Copy all of the data that follows without altering a word.

Given records Block Start

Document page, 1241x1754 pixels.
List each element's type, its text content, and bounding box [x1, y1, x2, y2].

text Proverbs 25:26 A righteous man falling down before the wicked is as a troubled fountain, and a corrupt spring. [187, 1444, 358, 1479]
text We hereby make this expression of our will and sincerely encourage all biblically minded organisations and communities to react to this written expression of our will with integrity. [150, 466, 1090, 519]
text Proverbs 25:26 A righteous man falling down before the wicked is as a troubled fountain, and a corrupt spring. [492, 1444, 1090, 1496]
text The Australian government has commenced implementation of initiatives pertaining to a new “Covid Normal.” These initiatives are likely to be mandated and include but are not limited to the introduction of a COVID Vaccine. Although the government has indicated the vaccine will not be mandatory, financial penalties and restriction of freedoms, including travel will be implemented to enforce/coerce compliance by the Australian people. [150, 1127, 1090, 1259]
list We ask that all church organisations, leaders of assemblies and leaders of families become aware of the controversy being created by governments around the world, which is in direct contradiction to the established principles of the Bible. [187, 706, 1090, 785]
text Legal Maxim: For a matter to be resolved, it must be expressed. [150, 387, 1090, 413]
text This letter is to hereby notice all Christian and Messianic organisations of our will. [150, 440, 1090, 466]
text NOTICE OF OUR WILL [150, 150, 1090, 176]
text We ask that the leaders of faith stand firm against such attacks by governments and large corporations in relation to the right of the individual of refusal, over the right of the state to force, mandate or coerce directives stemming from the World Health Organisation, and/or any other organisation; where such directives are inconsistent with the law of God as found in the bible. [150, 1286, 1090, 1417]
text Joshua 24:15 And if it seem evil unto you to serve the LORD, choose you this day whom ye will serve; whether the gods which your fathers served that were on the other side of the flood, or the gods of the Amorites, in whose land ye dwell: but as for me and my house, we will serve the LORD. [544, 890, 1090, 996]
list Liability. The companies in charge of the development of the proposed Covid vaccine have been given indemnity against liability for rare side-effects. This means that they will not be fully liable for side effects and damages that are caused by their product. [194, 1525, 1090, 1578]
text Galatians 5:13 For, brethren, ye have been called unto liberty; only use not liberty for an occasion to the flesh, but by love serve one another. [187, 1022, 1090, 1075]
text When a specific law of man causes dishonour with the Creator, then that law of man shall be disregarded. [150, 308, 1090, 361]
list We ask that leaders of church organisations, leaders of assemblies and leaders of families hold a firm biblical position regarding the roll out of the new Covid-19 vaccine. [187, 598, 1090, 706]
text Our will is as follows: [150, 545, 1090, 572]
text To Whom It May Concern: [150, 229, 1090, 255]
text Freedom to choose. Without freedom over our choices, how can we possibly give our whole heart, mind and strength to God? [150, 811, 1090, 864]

Given records Block End

Task answer —
Document page, 1241x1754 pixels.
List each element's type, its text content, and bounding box [x1, y1, x2, y2].

text Proverbs 25:26 A righteous man falling down before the wicked is as a troubled fountain, and a corrupt spring. [187, 1444, 358, 1479]
text We hereby make this expression of our will and sincerely encourage all biblically minded organisations and communities to react to this written expression of our will with integrity. [150, 466, 1090, 519]
text Proverbs 25:26 A righteous man falling down before the wicked is as a troubled fountain, and a corrupt spring. [492, 1444, 1090, 1496]
text The Australian government has commenced implementation of initiatives pertaining to a new “Covid Normal.” These initiatives are likely to be mandated and include but are not limited to the introduction of a COVID Vaccine. Although the government has indicated the vaccine will not be mandatory, financial penalties and restriction of freedoms, including travel will be implemented to enforce/coerce compliance by the Australian people. [150, 1127, 1090, 1259]
list We ask that all church organisations, leaders of assemblies and leaders of families become aware of the controversy being created by governments around the world, which is in direct contradiction to the established principles of the Bible. [187, 706, 1090, 785]
text Legal Maxim: For a matter to be resolved, it must be expressed. [150, 387, 1090, 413]
text This letter is to hereby notice all Christian and Messianic organisations of our will. [150, 440, 1090, 466]
text NOTICE OF OUR WILL [150, 150, 1090, 176]
text We ask that the leaders of faith stand firm against such attacks by governments and large corporations in relation to the right of the individual of refusal, over the right of the state to force, mandate or coerce directives stemming from the World Health Organisation, and/or any other organisation; where such directives are inconsistent with the law of God as found in the bible. [150, 1286, 1090, 1417]
text Joshua 24:15 And if it seem evil unto you to serve the LORD, choose you this day whom ye will serve; whether the gods which your fathers served that were on the other side of the flood, or the gods of the Amorites, in whose land ye dwell: but as for me and my house, we will serve the LORD. [544, 890, 1090, 996]
list Liability. The companies in charge of the development of the proposed Covid vaccine have been given indemnity against liability for rare side-effects. This means that they will not be fully liable for side effects and damages that are caused by their product. [194, 1525, 1090, 1578]
text Galatians 5:13 For, brethren, ye have been called unto liberty; only use not liberty for an occasion to the flesh, but by love serve one another. [187, 1022, 1090, 1075]
text When a specific law of man causes dishonour with the Creator, then that law of man shall be disregarded. [150, 308, 1090, 361]
list We ask that leaders of church organisations, leaders of assemblies and leaders of families hold a firm biblical position regarding the roll out of the new Covid-19 vaccine. [187, 598, 1090, 706]
text Our will is as follows: [150, 545, 1090, 572]
text To Whom It May Concern: [150, 229, 1090, 255]
text Freedom to choose. Without freedom over our choices, how can we possibly give our whole heart, mind and strength to God? [150, 811, 1090, 864]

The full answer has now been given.